Asked about former Prime Minister Benazir Bhutto’s assertion that Musharraf had agreed to quit his military post and that she expected him to do so before the vote, spokesman Mohammed Ali Durrani said: “No decision has been made.”

“When he will decide, he will announce it,” Durrani told reporters.

The U.S.-allied general and Bhutto, a representative of Pakistan’s main opposition party, are negotiating a power-sharing agreement that could end military rule eight years after Musharraf seized power in a coup.

Bhutto told The Associated Press on Wednesday that she was “very pleased that Gen. Musharraf has taken the decision to listen to the people of Pakistan by taking the decision to take off the uniform” as part of their agreement.

“I expect that he will step down (as army chief) before the presidential elections, but that is for the president to say,” she said.

Won't succumb to 'pressure'
Earlier, Musharraf’s office said he would not succumb to “pressure or ultimatum” in deciding whether to quit.

At stake is a pact that would protect Musharraf’s troubled re-election bid from looming legal challenges and public disenchantment with military rule. In return, Musharraf is expected to give up his role as army chief and let Bhutto return from exile in London to contest year-end parliamentary elections.

Ministers in Pakistan have said the two sides were close to finalizing an agreement.

Musharraf has insisted that the constitution allows him to be army chief until the end of 2007 but has never made clear when — or if — he will step down.

However, Bhutto and other opposition leaders argue the constitution obliges him to give up that post before he asks lawmakers for a fresh presidential mandate in September or October.

Bhutto said that while Musharraf had also agreed to drop corruption charges against her and dozens of other parliamentarians, a remaining stumbling block is the balance of power between Parliament and the president, who can currently dismiss the prime minister and dissolve the legislature.

Blackmail?
Conservative Religious Affairs Minister Ijaz-ul Haq accused Bhutto of blackmailing Musharraf and of working “against Islam, against Pakistan.” He said on Geo news television that any deal could collapse amid “ideological differences” and reservations about waiving corruption charges against her.

The minister is the son of Gen. Zia-ul Haq, who ousted Bhutto’s father as prime minister and saw him executed on murder charges in 1979 during Pakistan’s previous spell of military rule.

Musharraf has seen his authority erode since March, when he tried unsuccessfully to remove the Supreme Court’s top judge.
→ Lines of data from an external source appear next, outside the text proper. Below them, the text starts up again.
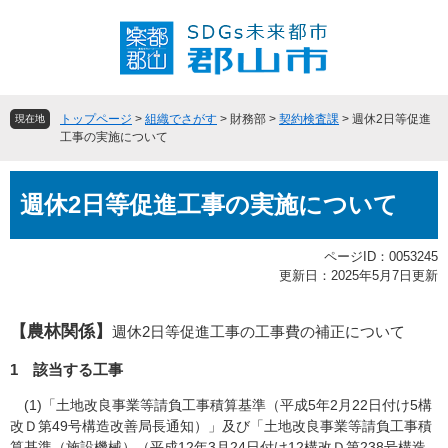
ペ
メ
ー
ニ
ジ
ュ
の
ー
先
を
頭
飛
トップページ
>
組織でさがす
>
財務部
>
契約検査課
>
週休2日等促進
現在地
で
ば
工事の実施について
す
し
。
て
本
本
週休2日等促進工事の実施について
文
文
へ
ページID：0053245
更新日：2025年5月7日更新
【農林関係】
週休2日等促進工事の工事費の補正について
1 該当する工事
(1)「土地改良事業等請負工事積算基準（平成5年2月22日付け5構
改Ｄ第49号構造改善局長通知）」及び「土地改良事業等請負工事積
算基準（施設機械）（平成12年3月24日付け12構改Ｄ第238号構造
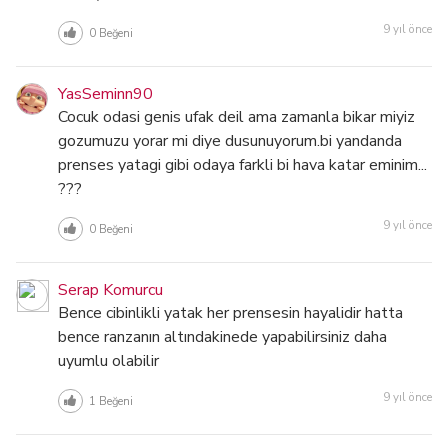
9 yıl önce
0
Beğeni
YasSeminn90
Cocuk odasi genis ufak deil ama zamanla bikar miyiz
gozumuzu yorar mi diye dusunuyorum.bi yandanda
prenses yatagi gibi odaya farkli bi hava katar eminim...
???
9 yıl önce
0
Beğeni
Serap Komurcu
Bence cibinlikli yatak her prensesin hayalidir hatta
bence ranzanın altındakinede yapabilirsiniz daha
uyumlu olabilir
9 yıl önce
1
Beğeni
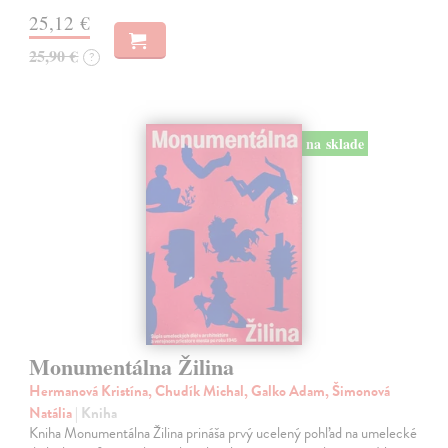
25,12 €
25,90 €
?
na sklade
Monumentálna Žilina
Hermanová Kristína, Chudík Michal, Galko Adam, Šimonová
Natália
| Kniha
Kniha Monumentálna Žilina prináša prvý ucelený pohľad na umelecké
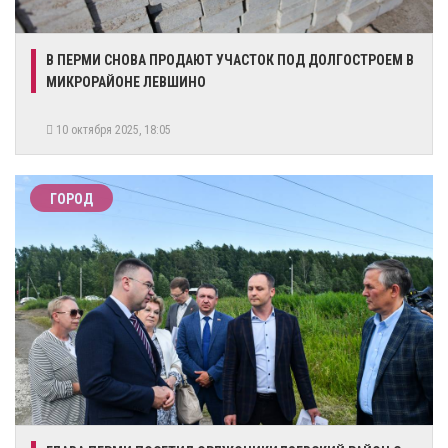
В ПЕРМИ СНОВА ПРОДАЮТ УЧАСТОК ПОД ДОЛГОСТРОЕМ В
МИКРОРАЙОНЕ ЛЕВШИНО
10 октября 2025, 18:05
ГОРОД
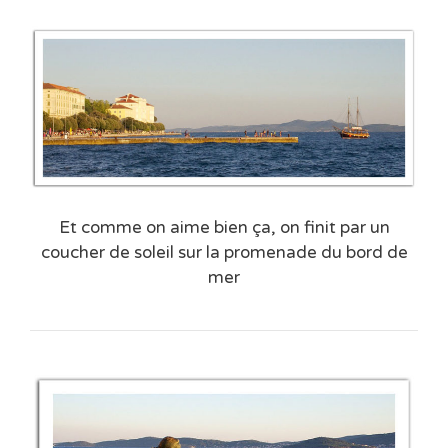
Et comme on aime bien ça, on finit par un
coucher de soleil sur la promenade du bord de
mer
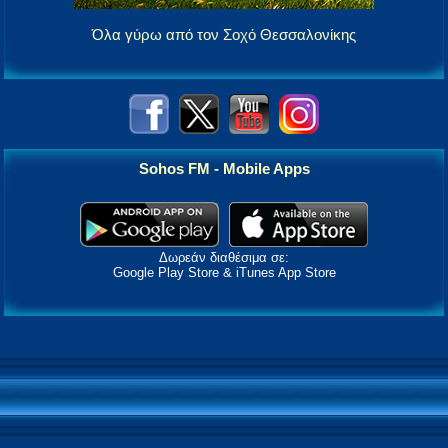
Όλα γύρω από τον Σοχό Θεσσαλονίκης
Sohos FM - Mobile Apps
Δωρεάν διαθέσιμα σε:
Google Play Store & iTunes App Store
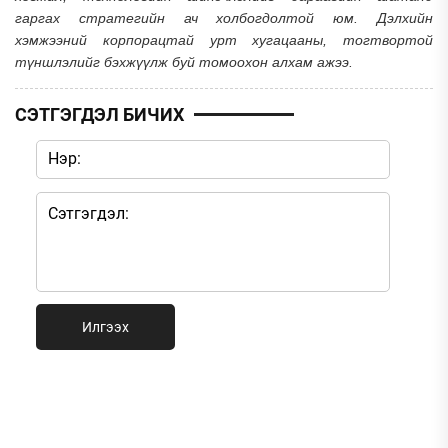
гаргах стратегийн ач холбогдолтой юм. Дэлхийн
хэмжээний корпорацтай урт хугацааны, тогтвортой
түншлэлийг бэхжүүлж буй томоохон алхам ажээ.
СЭТГЭГДЭЛ БИЧИХ
Илгээх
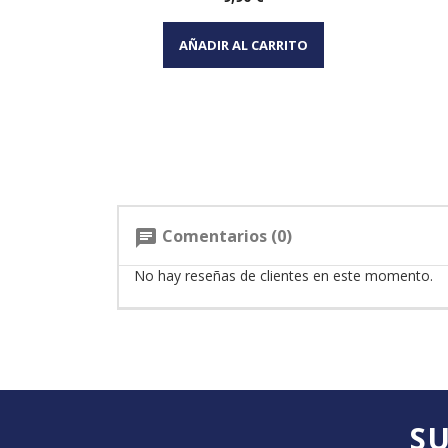
Vista rápida

AÑADIR AL CARRITO
Comentarios (0)
chat
No hay reseñas de clientes en este momento.
SU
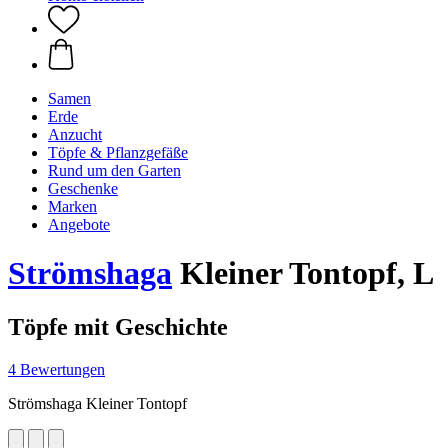
Samen
Erde
Anzucht
Töpfe & Pflanzgefäße
Rund um den Garten
Geschenke
Marken
Angebote
Strömshaga
Kleiner Tontopf, L
Töpfe mit Geschichte
4 Bewertungen
Strömshaga Kleiner Tontopf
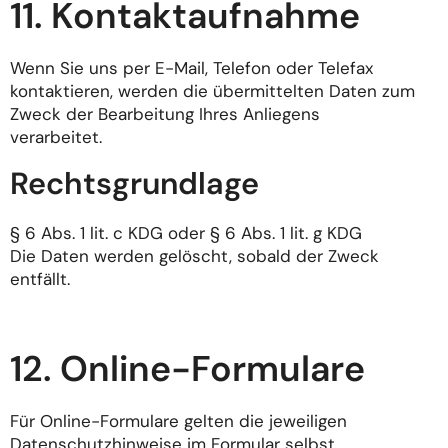
11. Kontaktaufnahme
Wenn Sie uns per E-Mail, Telefon oder Telefax
kontaktieren, werden die übermittelten Daten zum
Zweck der Bearbeitung Ihres Anliegens
verarbeitet.
Rechtsgrundlage
§ 6 Abs. 1 lit. c KDG oder § 6 Abs. 1 lit. g KDG
Die Daten werden gelöscht, sobald der Zweck
entfällt.
12. Online-Formulare
Für Online-Formulare gelten die jeweiligen
Datenschutzhinweise im Formular selbst.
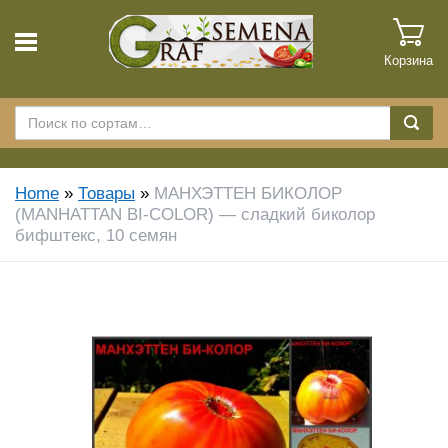
Корзина
Home
»
Товары
»
МАНХЭТТЕН БИКОЛОР
(MANHATTAN BI-COLOR) — сладкий биколор
бифштекс, 10 семян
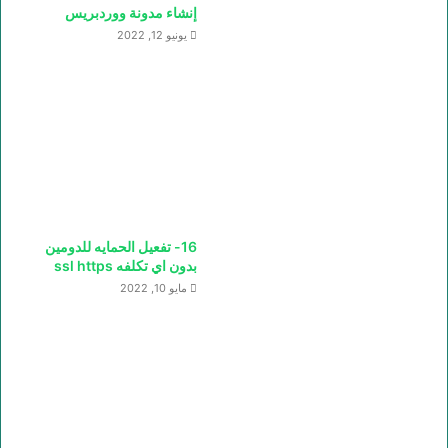
إنشاء مدونة ووردبريس
يونيو 12, 2022
16- تفعيل الحمايه للدومين
بدون اي تكلفه ssl https
مايو 10, 2022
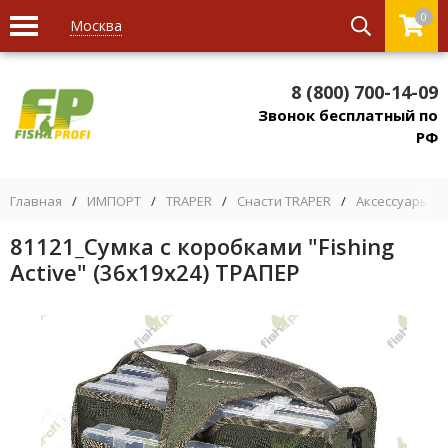
0
Москва
8 (800) 700-14-09
Звонок бесплатный по
РФ
Главная
/
ИМПОРТ
/
TRAPER
/
Снасти TRAPER
/
Аксессуары, р
81121_Сумка с коробками "Fishing
Active" (36х19х24) ТРАПЕР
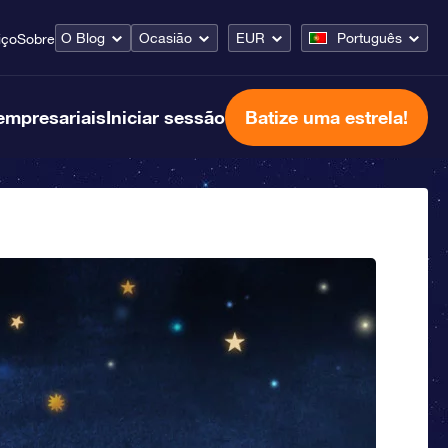
O Blog
Ocasião
EUR
Português
iço
Sobre
empresariais
Iniciar sessão
Batize uma estrela!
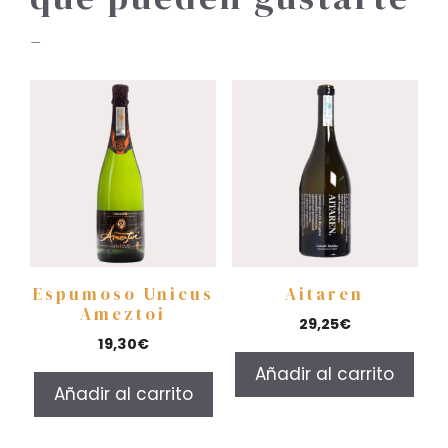
-
Espumoso Unicus
Aitaren
Ameztoi
29,25
€
19,30
€
Añadir al carrito
Añadir al carrito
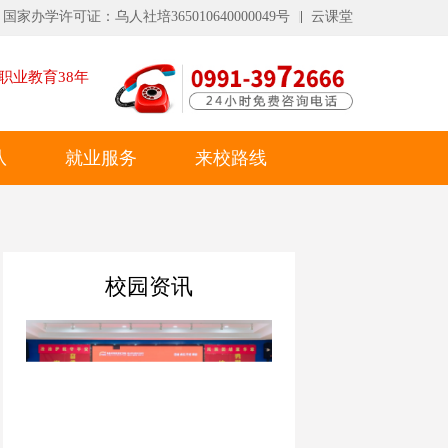
国家办学许可证：乌人社培365010640000049号
云课堂
职业教育
38
年
队
就业服务
来校路线
校园资讯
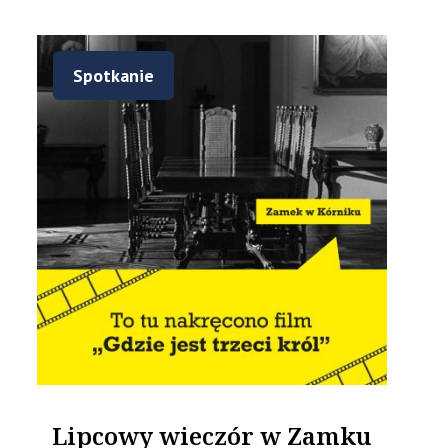
Spotkanie
Lipcowy wieczór w Zamku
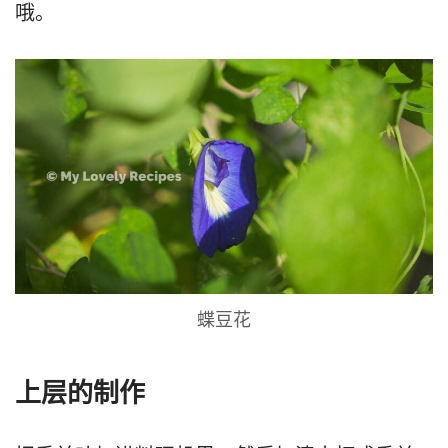
哦。
蝶豆花
上层的制作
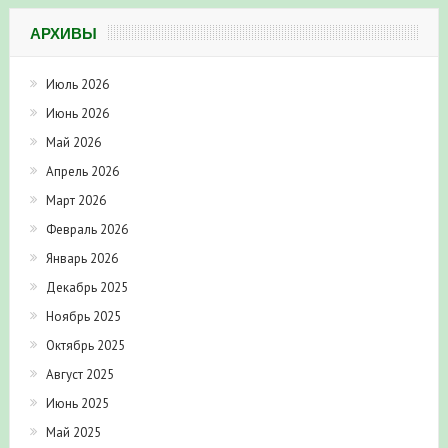
АРХИВЫ
Июль 2026
Июнь 2026
Май 2026
Апрель 2026
Март 2026
Февраль 2026
Январь 2026
Декабрь 2025
Ноябрь 2025
Октябрь 2025
Август 2025
Июнь 2025
Май 2025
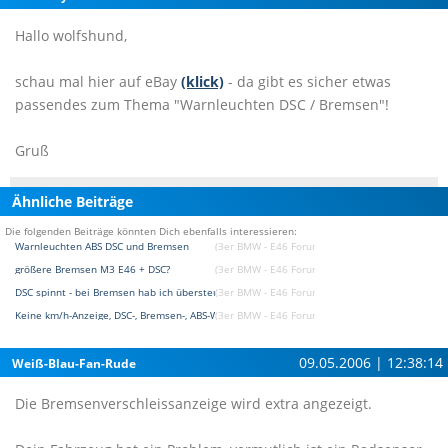
Hallo wolfshund,
schau mal hier auf eBay
(klick)
- da gibt es sicher etwas
passendes zum Thema "Warnleuchten DSC / Bremsen"!
Gruß
Ähnliche Beiträge
Die folgenden Beiträge könnten Dich ebenfalls interessieren:
Warnleuchten ABS DSC und Bremsen
(3er BMW - E46 Forum)
größere Bremsen M3 E46 + DSC?
(3er BMW - E46 Forum)
DSC spinnt - bei Bremsen hab ich übersteuern HA
(3er BMW - E46 Forum)
Keine km/h-Anzeige, DSC-, Bremsen-, ABS-Warnung
(3er BMW - E46 Forum)
09.05.2006 | 12:38:14
Weiß-Blau-Fan-Rude
Die Bremsenverschleissanzeige wird extra angezeigt.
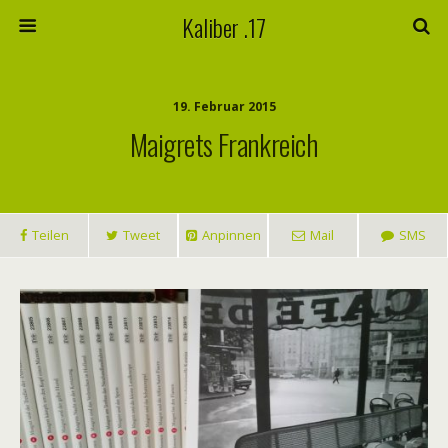
Kaliber .17
19. Februar 2015
Maigrets Frankreich
Teilen
Tweet
Anpinnen
Mail
SMS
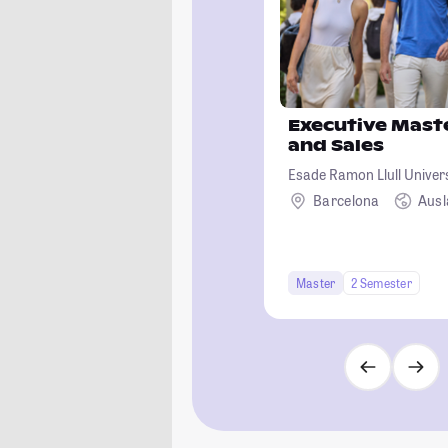
Executive Maste
and Sales
Esade Ramon Llull Univer
Barcelona
Aus
Master
2 Semester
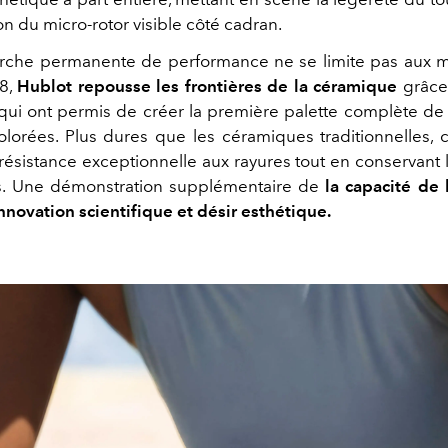
on du micro-rotor visible côté cadran.
erche permanente de performance ne se limite pas aux 
8,
Hublot repousse les frontières de la céramique
grâce 
qui ont permis de créer la première palette complète d
olorées. Plus dures que les céramiques traditionnelles, 
résistance exceptionnelle aux rayures tout en conservant 
ps. Une démonstration supplémentaire de
la capacité de
nnovation scientifique et désir esthétique.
The move triggered protests that grew into a broad pro-democracy campaign.

The court reinstated the judge in July, raising expectations that it will uphold legal challenges to Musharraf’s re-election plan.

Officials say the pact with Bhutto would include constitutional amendments to forestall those challenges.

Sharif can return
Last week, the court ruled that Nawaz Sharif, the prime minister toppled in 1999 who is also living in exile, can return to Pakistan.

Sharif, who denounces Musharraf as a tyrant, was expected to announce later Thursday in London the date of his return, despite warnings from officials that he could be arrested upon arrival.

The prospect of Sharif making a tumultuous return has added to the urgency of an accommodation between Musharraf and Bhutto, who share a relatively liberal, pro-Western outlook and stress the need to prevent the political crisis from destabilizing the nuclear-armed nation.

Musharraf had vowed to prevent either former leader from re-entering Pakistan. He blames them for the corruption and economic problems that nearly bankrupted the country in the 1990s, when Bhutto and Sharif each had two short-lived turns as prime minister.

But with the United States pressing for more democracy as well as a redoubled effort against al-Qaida and Taliban militants near the Afghan border, Musharraf recently began calling for political reconciliation and an alliance of moderates to defeat extremists.

In Washington, State Department spokesman Tom Casey declined Thursday to comment on whether Washington wanted Musharraf to give up his army post.

But he said the U.S. wanted Pakistan’s intense political debate to result in free and fair elections and a government that continues to be “a force to help work with us to fight against extremism.”